2. Sanchez Renaissance Continues: Sanchez has been reinvigorated in recent matches and one should credit Wenger with playing a role in his return to form, shifting him from his regular position on the left wing to the right. It seems to have enlivened the Chilean, who is again making smart runs, hungry for a shot and beating defenders either with successful dribbles or clever passes. In his past four games, Sanchez has five goals and an assist. Going further back to the Tottenham game when he saved a point, Sanchez has scored six goals and had five assists in his last ten games. In the period before that, after returning from injury on January 24, he had only one goal and two assists in nine appearances, as Arsenal’s season began to unravel. And beside a hot streak relatively early in the season, Sanchez has been far below his best, a big reason for Arsenal’s struggles. If this hot streak had started a little earlier, Arsenal might still be right in the title hunt. As just one example are the two games that really killed the Arsenal season, the 3-2 loss to United’s youngsters and the 2-1 fall-from-ahead defeat to Swansea. He made no impact in the United game, spurning several chances for the Gunner’s to at least earn a point and, after assisting on the opener against Swansea, failed to secure the points with a few chances and then failed to cover Monreal for either of the Swan’s goals, which both were built from the right side. This fine finish to the season might just save Arsenal from falling out of the Top 4, but Wenger should be a little parsimonious with his use of one of his two world-class players early next season, after he plays in the Copa America again this summer – though one hopes Chile fall away early this time around.

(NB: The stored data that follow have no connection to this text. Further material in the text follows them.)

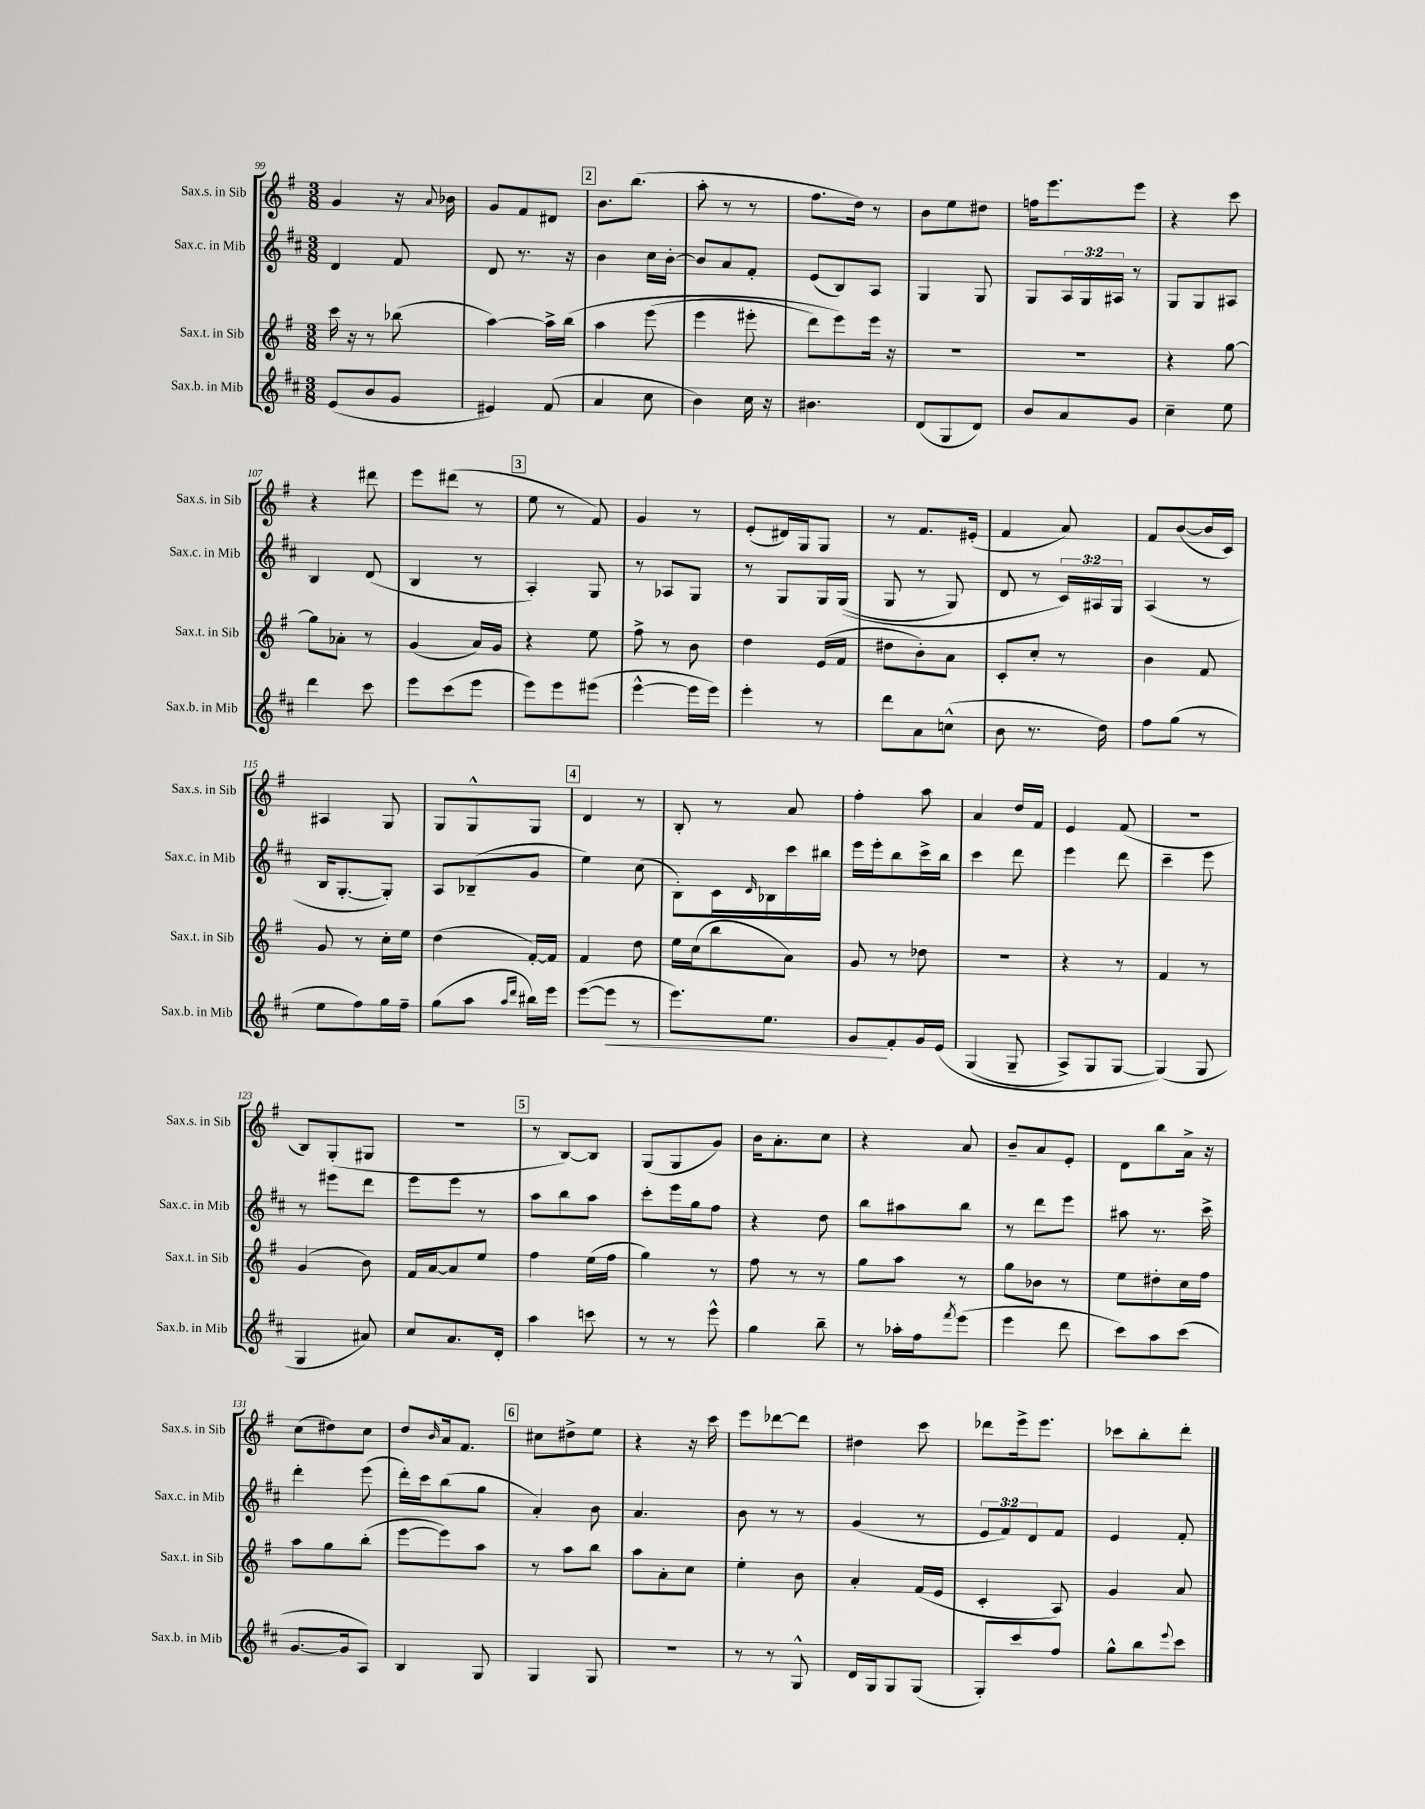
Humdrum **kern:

**kern	**kern	**kern	**kern
*staff4	*staff3	*staff2	*staff1
*clefG2	*clefG2	*clefG2	*clefG2
*k[f#c#]	*k[f#]	*k[f#c#]	*k[f#]
*M3/8	*M3/8	*M3/8	*M3/8
(8e	16ccc	4d	4g
.	16r	.	.
8b	8r	.	.
8g	(8bb-	8f#	16r
.	.	.	8qqa
.	.	.	16b-
=	=	=	=
4e#)	[4aa)	8d	8g
.	.	8.r	8f#
(8f#	16aa^]	.	8d#
.	&(16bb	16r	.
=	=	=	=
4a	4aa	4b	8.b
.	.	.	(8.bb
8cc#	(8eee	16cc#	.
.	.	[16b'	.
=	=	=	=
4b)	4eee	8b]	8aa'
.	.	8a	8r
16cc#	8eee#'	8f#'	8r
16r	.	.	.
=	=	=	=
4.b#	8ddd)	(8e	8.ff#
.	8eee&)	8B)	.
.	.	.	16dd)
.	16eee	8A	8r
.	16r	.	.
=	=	=	=
(8d	4.r	4G	8b
8G	.	.	8ee
8d)	.	8G	8dd#
=	=	=	=
8b	4.r	8G	16ff
.	.	.	8.eee
8a	.	24A	.
.	.	24G	.
.	.	24A#	.
8g	.	8r	8eee
=	=	=	=
4cc#~	4r	8G	4r
.	.	8G	.
8ee	[8gg	8A#	8ccc
=	=	=	=
4ddd	8gg]	4B	4r
.	8a-'	.	.
8ccc#	8r	(8d	8ddd#
=	=	=	=
8eee	(4g	4B	8eee
(8ccc#	.	.	(8ddd#
8eee	16a)	8r	8r
.	16g	.	.
=	=	=	=
8eee)	4r	4A')	8ee
8eee	.	.	8r
(8eee#	8ee	8G	8f#)
=	=	=	=
[4eee^^	8ff#^	8r	4g
.	8r	8A-	.
16eee]	8b	8G	8r
16eee)	.	.	.
=	=	=	=
4eee'	4dd	8r	(8e'
.	.	8G	16d#)
.	.	.	16G
8r	(16e	16G	8G
.	16f#	&((16G	.
=	=	=	=
8ddd	8dd#	8G	8r
8a	8b')	8r	8.f#
(8cc^^	8a	8G)	.
.	.	.	(16e#'
=	=	=	=
8b	8c'	8d	4f#
8.r	8cc'	8r	.
.	8r	24c#&)	8a)
.	.	24A#	.
16dd)	.	.	.
.	.	24G	.
=	=	=	=
8ff#	4b	(4A	8f#
(8gg	.	.	([8b
8r	8f#	8r	16b]
.	.	.	16c)
=	=	=	=
8ee	8g	16B	4A#
.	.	[8.G'	.
8ff#)	8r	.	.
16gg	16cc'	8G'])	8G
16ff#~	16ee	.	.
=	=	=	=
(8gg	(4dd	8A	8G
8aa	.	(8B-~	8G^^
16qqaa	.	.	.
16qqddd	.	.	.
16bb#)	[16f#')	8g	8G
16eee	16f#]	.	.
=	=	=	=
([8eee	4f#	4ee)	4d
8eee]	.	.	.
8r	8dd	(8cc#	8r
=	=	=	=
8.eee)	16ee	8B')	8B'
.	(16cc	.	.
.	8bb	16c#	8r
.	.	16qqd	.
8.ee	.	16B-	.
.	8a)	16ccc#	8a
.	.	16bb#	.
=	=	=	=
8g	8g	16eee	4ff#'
.	.	16eee'	.
8f#'	8r	8bb	.
16g	8dd-	16ccc#^	8aa
&(16e	.	16bb	.
=	=	=	=
(4G	4.r	4ccc#	4a
8G~	.	8ddd	16dd
.	.	.	16f#
=	=	=	=
8A^)	4r	4eee	4e
8G	.	.	.
[8G	8r	8ddd	(8f#
=	=	=	=
(4G]&)	4f#	4ccc#~	4.r
8G	8r	8eee	.
=	=	=	=
4G	(4g	8r	8B)
.	.	8eee#	(8G'
8a#)	8b)	8ddd	8G#
=	=	=	=
8cc#	16f#	8eee	4.r
.	[16a	.	.
8.a	8a]	8eee	.
.	8ee	8r	.
16d'	.	.	.
=	=	=	=
4aa	4ff#	8aa	8r
.	.	8bb	[8B)
8ccc	(16ee	8aa	8B]
.	16ff#	.	.
=	=	=	=
8r	4gg)	8ccc#'	(8G
8r	.	16eee	8G
.	.	16gg	.
8eee^^	8r	8ff#	8g)
=	=	=	=
4gg	8ff#	4r	16b
.	.	.	8.a'
.	8r	.	.
8bb~	8r	8dd	8cc
=	=	=	=
8r	8gg	8bb	4r
16aa-'	8aa	8aa#	.
16ff#	.	.	.
8qfff#	.	.	.
(8eee	8r	8bb	8a
=	=	=	=
4eee	8gg	8r	8b~
.	8b-	8ddd	8a
8ddd	8r	8eee	8e'
=	=	=	=
8ccc#)	8ee	8aa#	8d
8aa	8dd#'	8.r	8bb
(8ccc#	16cc	.	16a^
.	16ff#	16ccc#^	16r
=	=	=	=
[8.g	8aa	4ddd'	(8cc
.	8gg	.	8dd#)
16g]	.	.	.
8A)	(8bb'	(8eee	8cc
=	=	=	=
4B	[8eee	16ddd')	8dd
.	.	16ccc#	.
.	.	.	16qqb
.	8eee])	(8bb	16a
.	.	.	8.f#
8G	8aa	8gg	.
=	=	=	=
4G	8r	4a')	8cc#
.	8aa	.	8dd#^
8G	8bb	8b	8ee
=	=	=	=
4.r	8aa	4.a	4r
.	8a'	.	.
.	8cc	.	16r
.	.	.	16ccc
=	=	=	=
8r	4ee'	8b	8eee
8r	.	8r	[8ddd-
8G^^	8b	8r	8ddd-]
=	=	=	=
16d	4a'	(4g	4dd#
16G	.	.	.
8G	.	.	.
(8G	(16f#	8r	8ccc
.	16e	.	.
=	=	=	=
8G')	4c'	12e	8ddd-
.	.	12f#)	.
8ccc#	.	.	16eee^
.	.	12d	.
.	.	.	8.eee
8ff#	8A)	8f#	.
=	=	=	=
8gg^^	4g	4e	8ccc-
8bb	.	.	8bb'
8qqeee	.	.	.
8ccc#	8a	8f#'	8ddd'
==	==	==	==
*-	*-	*-	*-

3. Tough Going for Pulis and West Brom: it is always tough for midtable teams as they enter the final stages of a season. While others are at the “money” end of their campaigns, those in the middle have already secured another year in the top flight and have little to no hope of finishing high enough to contemplate European football. This is coupled with the fact that West Brom have the among the most inept offensive output of any team in the league. They have the second lowest goals return (31), only ahead of the completely inept Aston Villa (23), the fewest second half goals and among the fewest shots in the entire league. When Sanchez scored early, the loss was all but fait accompli. Pulis has always been a conservative manager and one who is really the polar opposite of Wenger. He believes in defending deeply and narrowly and playing long balls to try to squeeze out a goal on the “counter,” or awaiting free kicks where his tall players can beat many teams. His stubbornness this term in keeping Berahino from far too many games has certainly hurt the team, but they are just not set up to score enough goals to make the top half of the table. Just looking at how Mark Hughes has completely overhauled the Stoke side he inherited from Pulis tells you all you need to know about his negative tactics, with the Ramsey leg break when Pulis was still at Stoke at the heart of the animosity between the two managers. But he has again seen his team to safety with games in hand and must find it hard to properly motivate them as they start to dream of their summer vacations. The great irony is that his opponents Thursday, having dreamed of glory a couple of months ago, find themselves in a similar state, only needing another win or two to guarantee another year of Champions League football. And if that doesn’t come down to Wenger, it is hard to see who else to blame.